MOTIVI DELLA DECISIONE
1) L'istanza di estinzione del giudizio per intervenuta definizione delle pendenze tributarie de quibus, ai sensi e per gli effetti di cui all'art. 46, 1° comma, del D.Lgs. n. 546/1992, è fondata, tanto in ragione della regolarità della pratica di definizione agevolata dichiarata dall'Ufficio in udienza come da verbale.
Com'è noto, infatti, l'art. 46, 1° del D.lgs. 546/1992, stabilisce che: <il giudizio di estingue in tutto o parte, nei casi definizione delle pendenze tributarie previsti dalla legge e ogni altro caso cessazione della materia del contendere>>.
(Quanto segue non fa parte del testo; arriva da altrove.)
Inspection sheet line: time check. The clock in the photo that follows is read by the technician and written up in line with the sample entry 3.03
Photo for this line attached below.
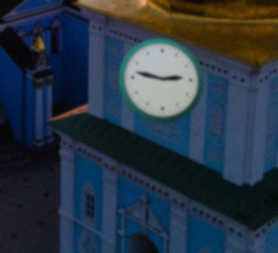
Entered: 2.47
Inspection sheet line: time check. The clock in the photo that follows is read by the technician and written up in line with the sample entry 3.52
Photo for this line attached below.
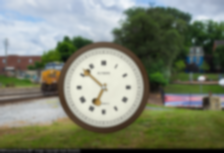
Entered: 6.52
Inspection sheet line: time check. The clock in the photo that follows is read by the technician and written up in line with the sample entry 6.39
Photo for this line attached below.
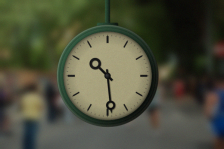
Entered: 10.29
Orbene, nella fattispecie in esame, la regolarità delle pratiche di definizione delle controversie tributarie pendenti, come riconosciuto in giudizio dall'Ufficio, comporta la cessazione della materia del contendere.
2) Sulla base delle considerazioni che precedono va dichiarata la cessazione della materia del contendere, ai sensi dell'art. 46, 1° comma, del D.lgs. n. 546/1992.
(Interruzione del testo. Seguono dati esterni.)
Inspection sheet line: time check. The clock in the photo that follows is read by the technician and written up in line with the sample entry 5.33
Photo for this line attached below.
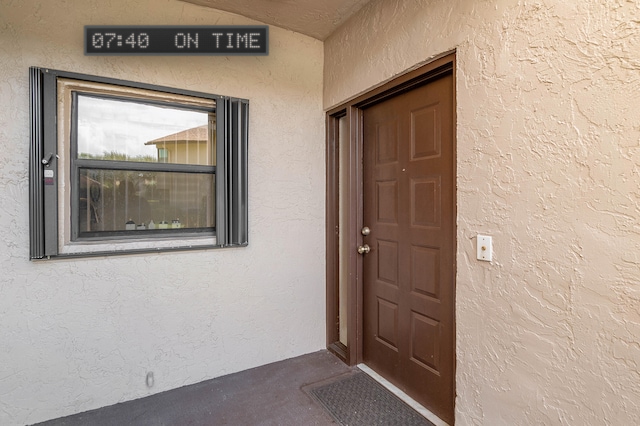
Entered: 7.40
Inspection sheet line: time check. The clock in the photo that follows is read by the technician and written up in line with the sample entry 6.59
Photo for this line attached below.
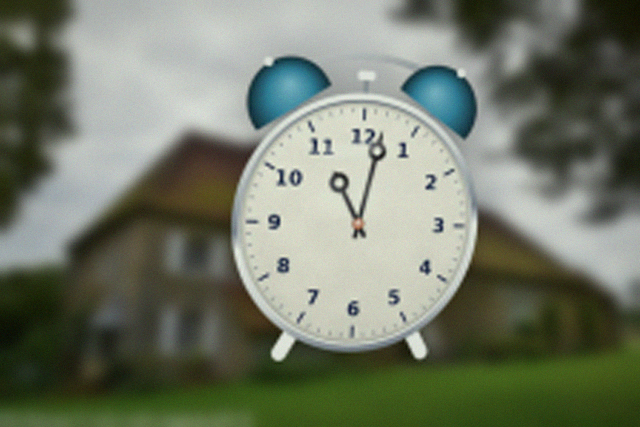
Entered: 11.02
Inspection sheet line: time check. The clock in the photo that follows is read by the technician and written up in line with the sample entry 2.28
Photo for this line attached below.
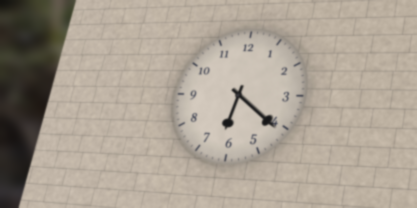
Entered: 6.21
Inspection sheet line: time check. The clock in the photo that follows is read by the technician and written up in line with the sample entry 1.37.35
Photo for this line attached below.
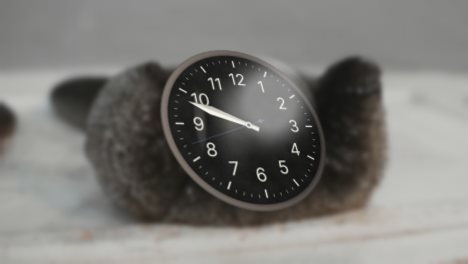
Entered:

3) Ai sensi dell'art. 46, 3° comma, del D.Lgs. n. 546/1992, <nei casi di definizione delle pendenze tributarie previsti dalla legge le spese del giudizio estinto restano a carico della parte che ha anticipate>>.
P.Q.M.
La Corte di Giustizia Tributaria di secondo grado della Puglia – Sezione 4^ dichiara, ai sensi dell'art. 46, 1°
e 3° comma, del D.Lgs. 31/12/1992 n. 546, l'estinzione del giudizio per cessazione della materia del contendere disponendo l'integrale compensazione delle spese.